> [What to do] The lines below that include "Left" are to be found and copied.

> [Supplied records]
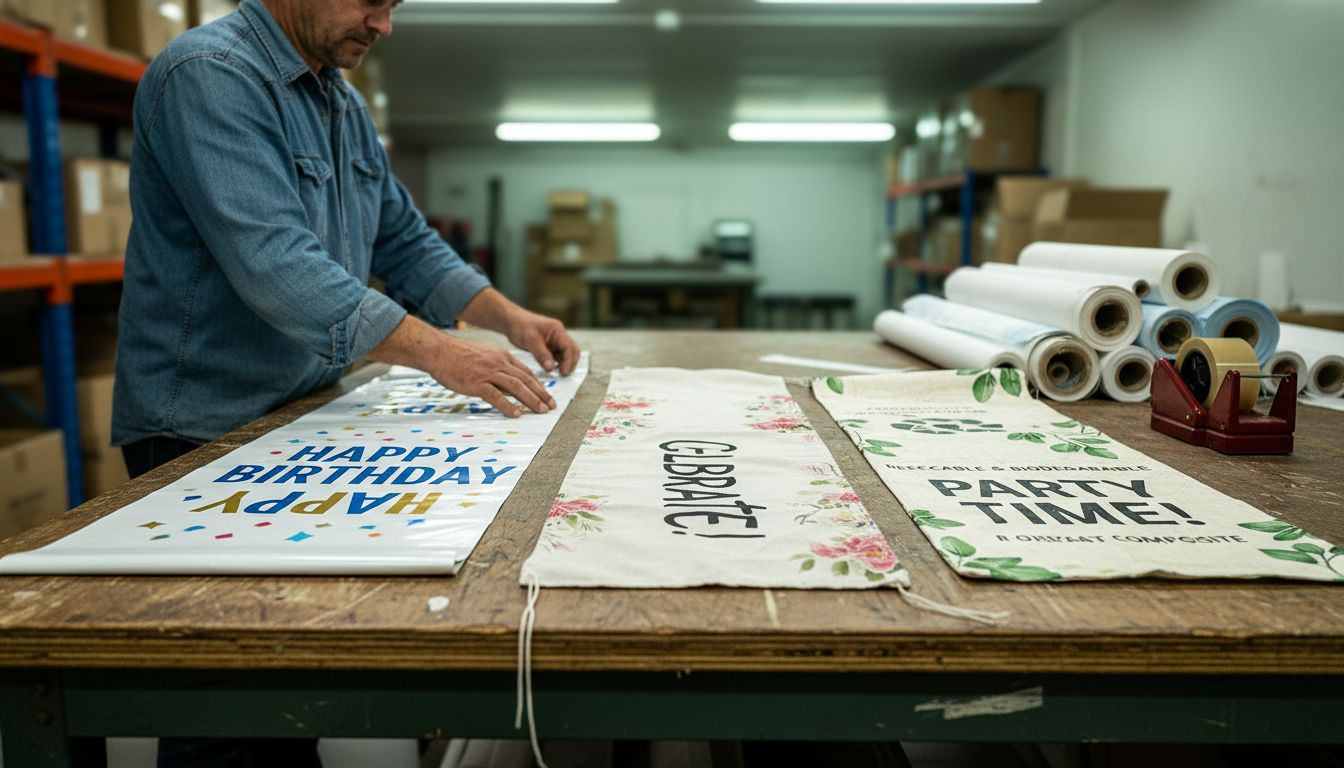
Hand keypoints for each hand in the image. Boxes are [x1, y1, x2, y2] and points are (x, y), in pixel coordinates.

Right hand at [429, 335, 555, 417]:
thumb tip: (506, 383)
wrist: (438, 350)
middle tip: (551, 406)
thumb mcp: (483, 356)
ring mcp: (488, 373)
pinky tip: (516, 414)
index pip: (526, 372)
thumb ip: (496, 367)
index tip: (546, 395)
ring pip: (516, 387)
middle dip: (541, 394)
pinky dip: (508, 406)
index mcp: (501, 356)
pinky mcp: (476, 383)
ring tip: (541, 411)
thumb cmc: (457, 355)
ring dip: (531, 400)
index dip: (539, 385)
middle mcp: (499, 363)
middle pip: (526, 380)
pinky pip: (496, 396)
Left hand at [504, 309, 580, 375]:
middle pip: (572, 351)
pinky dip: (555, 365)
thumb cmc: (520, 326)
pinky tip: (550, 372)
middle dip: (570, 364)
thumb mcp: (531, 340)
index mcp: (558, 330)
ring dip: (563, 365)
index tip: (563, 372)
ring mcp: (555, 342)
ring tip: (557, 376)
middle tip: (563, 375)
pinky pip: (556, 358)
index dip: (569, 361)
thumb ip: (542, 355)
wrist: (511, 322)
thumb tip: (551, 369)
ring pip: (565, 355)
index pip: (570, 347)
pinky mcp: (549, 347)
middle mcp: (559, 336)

...

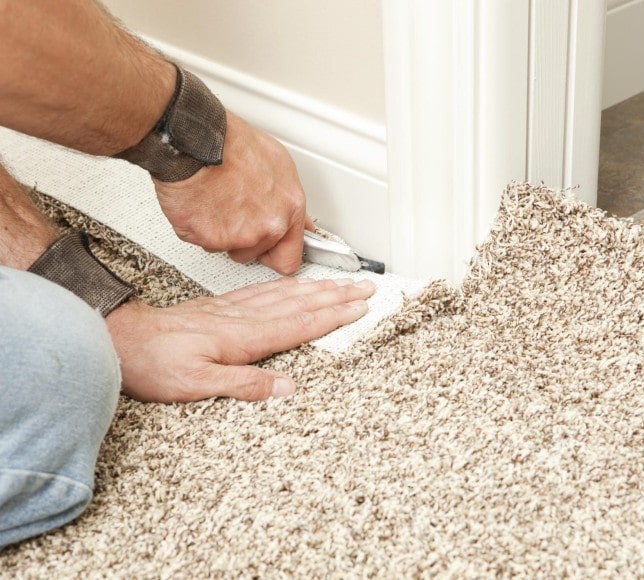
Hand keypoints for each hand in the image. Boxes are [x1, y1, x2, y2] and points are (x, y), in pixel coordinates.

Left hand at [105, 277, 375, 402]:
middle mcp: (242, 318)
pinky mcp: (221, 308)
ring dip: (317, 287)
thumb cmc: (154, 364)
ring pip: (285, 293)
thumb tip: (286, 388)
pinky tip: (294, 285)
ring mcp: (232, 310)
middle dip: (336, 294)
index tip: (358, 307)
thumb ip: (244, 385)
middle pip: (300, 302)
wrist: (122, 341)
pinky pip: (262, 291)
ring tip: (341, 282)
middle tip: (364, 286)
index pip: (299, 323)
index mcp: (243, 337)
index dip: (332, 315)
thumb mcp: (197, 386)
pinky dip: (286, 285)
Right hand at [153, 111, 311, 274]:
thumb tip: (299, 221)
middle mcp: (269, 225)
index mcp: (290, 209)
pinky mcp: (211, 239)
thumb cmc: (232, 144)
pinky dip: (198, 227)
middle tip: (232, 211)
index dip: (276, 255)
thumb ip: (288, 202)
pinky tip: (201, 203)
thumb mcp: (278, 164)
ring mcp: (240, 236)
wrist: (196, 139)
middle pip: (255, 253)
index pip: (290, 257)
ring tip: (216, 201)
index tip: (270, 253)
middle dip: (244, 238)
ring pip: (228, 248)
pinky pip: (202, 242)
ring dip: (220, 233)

...

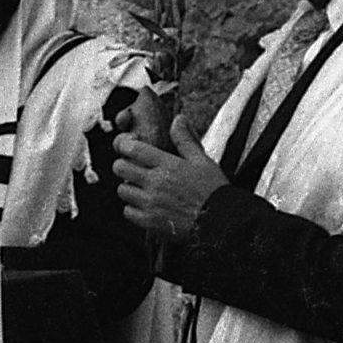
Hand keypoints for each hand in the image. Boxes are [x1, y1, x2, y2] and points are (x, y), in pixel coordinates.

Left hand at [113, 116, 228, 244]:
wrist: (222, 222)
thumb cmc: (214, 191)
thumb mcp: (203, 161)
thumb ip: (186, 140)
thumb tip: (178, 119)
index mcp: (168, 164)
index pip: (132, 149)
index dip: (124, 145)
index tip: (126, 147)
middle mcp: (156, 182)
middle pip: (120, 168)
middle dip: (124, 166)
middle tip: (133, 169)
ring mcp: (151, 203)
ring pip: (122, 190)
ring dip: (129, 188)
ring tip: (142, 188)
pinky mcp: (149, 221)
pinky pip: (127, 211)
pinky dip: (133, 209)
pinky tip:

> [Solution to this task]
Left hand at [504, 309, 580, 375]:
Left hand at [105, 277, 375, 402]:
Left hand at [113, 116, 228, 244]:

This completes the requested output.